◆ WHAT YOU HAVE TO DO ◆
Identify and pull out each line of the entries in which "back" occurs.

----------

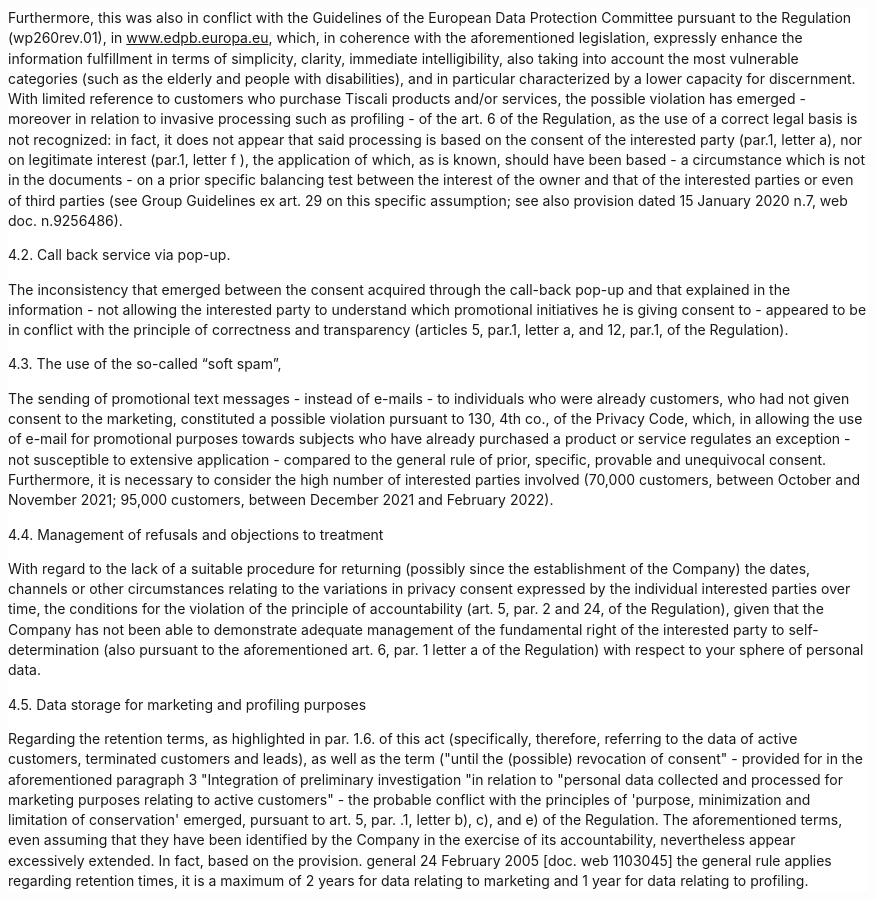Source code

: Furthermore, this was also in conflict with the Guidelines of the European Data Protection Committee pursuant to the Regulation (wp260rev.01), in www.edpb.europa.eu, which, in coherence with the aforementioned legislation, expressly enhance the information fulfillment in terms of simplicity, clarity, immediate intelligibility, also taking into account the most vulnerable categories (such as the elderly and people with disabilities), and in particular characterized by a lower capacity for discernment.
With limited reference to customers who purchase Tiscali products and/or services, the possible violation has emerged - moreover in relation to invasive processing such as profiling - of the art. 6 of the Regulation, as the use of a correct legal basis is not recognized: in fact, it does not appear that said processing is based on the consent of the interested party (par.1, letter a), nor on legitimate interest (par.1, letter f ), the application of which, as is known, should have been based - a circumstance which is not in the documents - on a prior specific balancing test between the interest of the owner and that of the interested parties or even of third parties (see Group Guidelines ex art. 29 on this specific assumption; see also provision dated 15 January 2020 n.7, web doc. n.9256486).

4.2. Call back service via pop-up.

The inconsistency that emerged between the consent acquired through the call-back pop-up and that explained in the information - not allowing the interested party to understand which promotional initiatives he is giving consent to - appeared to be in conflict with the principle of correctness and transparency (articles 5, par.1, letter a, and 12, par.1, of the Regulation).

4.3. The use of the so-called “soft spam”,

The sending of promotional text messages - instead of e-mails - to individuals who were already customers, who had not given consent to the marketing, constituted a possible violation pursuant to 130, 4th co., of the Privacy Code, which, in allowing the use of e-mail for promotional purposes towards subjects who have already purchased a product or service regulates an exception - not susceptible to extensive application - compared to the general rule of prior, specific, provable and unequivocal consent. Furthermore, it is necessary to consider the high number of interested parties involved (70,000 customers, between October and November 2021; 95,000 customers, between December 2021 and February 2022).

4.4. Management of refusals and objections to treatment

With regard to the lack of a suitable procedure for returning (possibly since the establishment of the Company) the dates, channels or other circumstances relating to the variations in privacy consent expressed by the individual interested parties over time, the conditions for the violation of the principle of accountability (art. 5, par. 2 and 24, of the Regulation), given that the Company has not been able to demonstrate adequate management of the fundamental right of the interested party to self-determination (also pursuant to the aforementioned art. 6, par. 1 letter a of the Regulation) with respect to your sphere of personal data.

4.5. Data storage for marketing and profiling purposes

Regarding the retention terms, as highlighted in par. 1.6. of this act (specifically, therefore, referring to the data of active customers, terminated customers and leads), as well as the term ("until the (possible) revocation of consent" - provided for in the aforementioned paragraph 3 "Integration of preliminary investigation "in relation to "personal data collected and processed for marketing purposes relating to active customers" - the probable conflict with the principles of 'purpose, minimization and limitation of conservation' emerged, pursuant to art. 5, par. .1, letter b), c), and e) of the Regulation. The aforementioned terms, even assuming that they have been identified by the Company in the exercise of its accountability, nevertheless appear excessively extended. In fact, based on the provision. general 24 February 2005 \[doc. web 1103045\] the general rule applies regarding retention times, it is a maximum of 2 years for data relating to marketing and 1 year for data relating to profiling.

----------

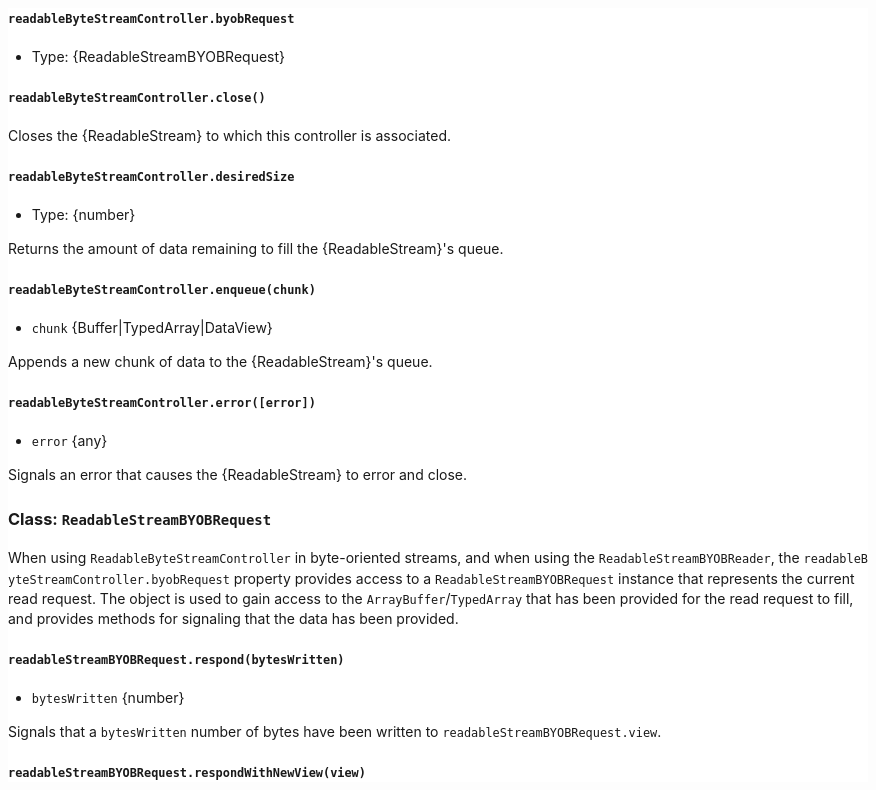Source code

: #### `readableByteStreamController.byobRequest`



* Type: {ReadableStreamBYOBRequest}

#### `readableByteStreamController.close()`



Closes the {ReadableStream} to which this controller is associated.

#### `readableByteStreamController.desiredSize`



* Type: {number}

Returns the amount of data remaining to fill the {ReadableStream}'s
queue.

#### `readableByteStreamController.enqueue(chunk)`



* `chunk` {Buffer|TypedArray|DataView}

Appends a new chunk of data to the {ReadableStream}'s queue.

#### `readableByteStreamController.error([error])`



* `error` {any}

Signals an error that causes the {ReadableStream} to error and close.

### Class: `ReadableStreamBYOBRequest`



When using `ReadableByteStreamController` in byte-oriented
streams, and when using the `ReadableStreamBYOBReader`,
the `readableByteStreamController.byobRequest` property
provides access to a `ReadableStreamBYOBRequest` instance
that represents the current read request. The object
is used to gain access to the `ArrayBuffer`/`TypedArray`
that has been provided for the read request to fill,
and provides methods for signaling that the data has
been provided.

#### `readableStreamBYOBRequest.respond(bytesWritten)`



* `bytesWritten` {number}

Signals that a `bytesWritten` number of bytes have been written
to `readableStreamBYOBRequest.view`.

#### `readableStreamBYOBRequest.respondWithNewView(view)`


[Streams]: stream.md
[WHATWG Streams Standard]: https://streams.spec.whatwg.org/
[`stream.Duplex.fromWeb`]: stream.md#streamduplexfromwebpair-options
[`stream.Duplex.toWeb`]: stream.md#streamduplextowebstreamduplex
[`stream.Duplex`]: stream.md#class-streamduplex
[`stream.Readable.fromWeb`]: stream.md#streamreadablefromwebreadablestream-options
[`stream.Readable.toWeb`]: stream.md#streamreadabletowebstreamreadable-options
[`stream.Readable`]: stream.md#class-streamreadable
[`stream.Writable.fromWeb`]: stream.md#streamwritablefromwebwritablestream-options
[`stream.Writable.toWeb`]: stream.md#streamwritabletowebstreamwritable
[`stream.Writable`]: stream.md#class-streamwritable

----------

◆ WRITTEN REPLY ◆
4.2. Call back service via pop-up.
The inconsistency that emerged between the consent acquired through the call-back pop-up and that explained in the information - not allowing the interested party to understand which promotional initiatives he is giving consent to - appeared to be in conflict with the principle of correctness and transparency (articles 5, par.1, letter a, and 12, par.1, of the Regulation).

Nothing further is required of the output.